The information explosion is here. Are we masters of information or victims of it? The weight and credibility of evidence seems to change with the contexts in which it is generated, presented and applied. Do practitioners recognize when they lack the best evidence for making a decision? Are they able to find it, and if they can, do they have the skills not only to understand it but to translate it into terms both they and their patient can understand and apply to the decision they have to make?
It has been clear for many years now that health care systems and individual clinicians have not been fully using some important clinical evidence when making clinical decisions. But evidence is now also available on how clinicians can better access and use that clinical evidence in consultations, the biases in how decisions are made by humans are better described, as is how organizations can best support that decision making and so achieve more appropriate implementation of research evidence. Are we going to learn from our history, or repeat it, this time by failing to implement the evidence on how to implement research? How wide will be the gap remaining between publication of this evidence on implementation and it being acted upon? As long as it took for thrombolysis to be adopted as routine practice, for maternal steroids to be used in preterm labour or for lemon juice to be used to prevent scurvy?

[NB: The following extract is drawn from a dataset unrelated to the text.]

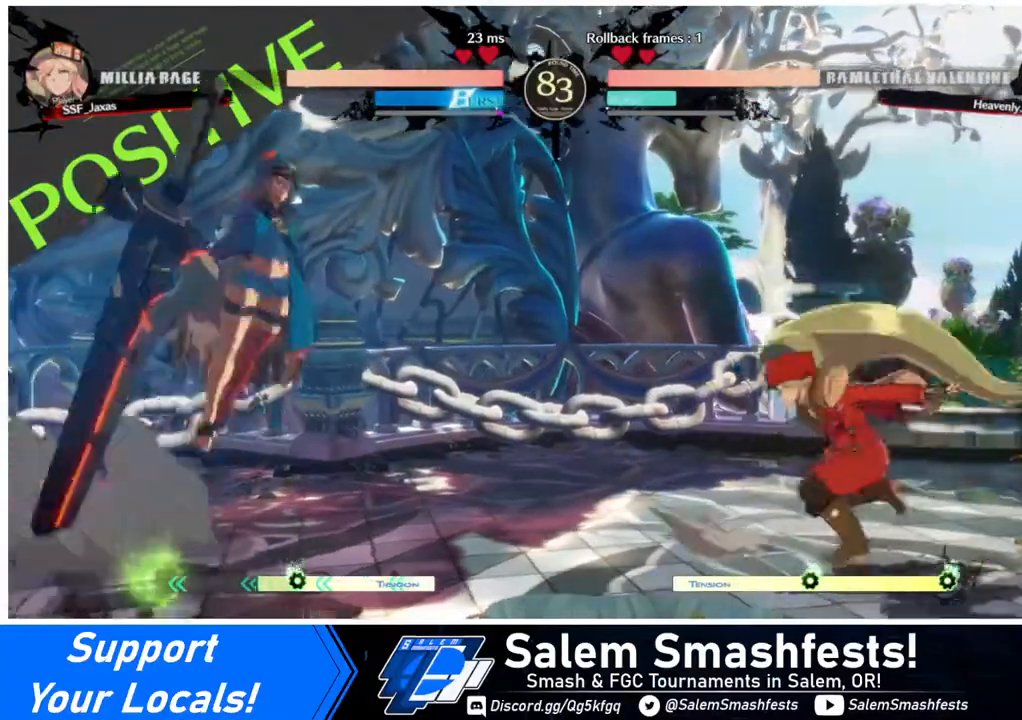
{"buttons": ["L1"], "events": [[280, "DPAD_DOWN", "up"], [440, "DPAD_RIGHT", "up"], [480, "L1", "down"]]}
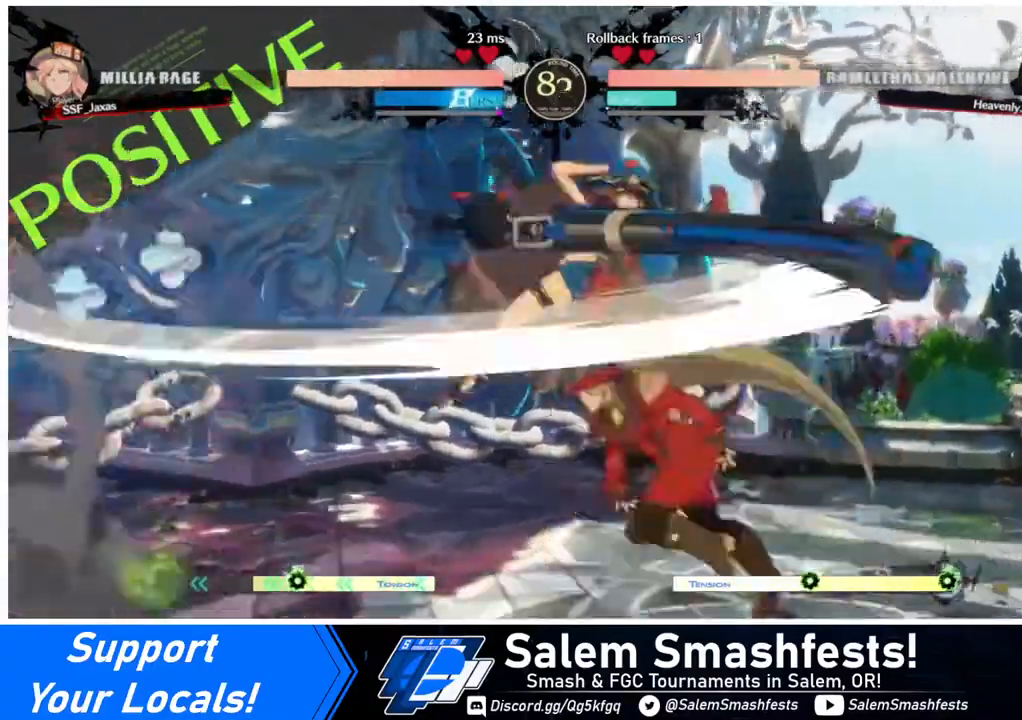
{"buttons": ["DPAD_DOWN", "DPAD_RIGHT"], "events": [[40, "DPAD_RIGHT", "down"], [40, "L1", "up"], [320, "DPAD_DOWN", "down"]]}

Do the next generation of GPs want to continue demonstrating the truth of Santayana's saying or can they escape that fate?
The next paper in this series will examine in more detail how clinicians acquire and use knowledge in consultations.
Key points
In less than two decades, the EBM concept and the approaches used within that concept have evolved significantly. Current emphasis is on integrating clinical expertise (particularly in diagnosis and in performing technical procedures) with research evidence and with patients’ circumstances and preferences to arrive at optimal (evidence-based and patient-centred) decisions. But at best, implementation of new research is sluggish and patchy: information alone rarely produces consistent changes in clinical practice, the way that clinicians and human beings, in general, acquire and use information and knowledge in consultations is usually not considered, and clinical practice is influenced by factors other than the evidence base. The EBM movement does not seem to have delivered all that some people hoped it would. Is part of the reason that those hopes and expectations did not fully acknowledge the messy reality of clinical practice, human dimensions of decision making and organizational change and policymaking? Is EBM seen by some — even many — clinicians as an externally imposed task which adds to the difficulties of real-world consultations, rather than helping to resolve them?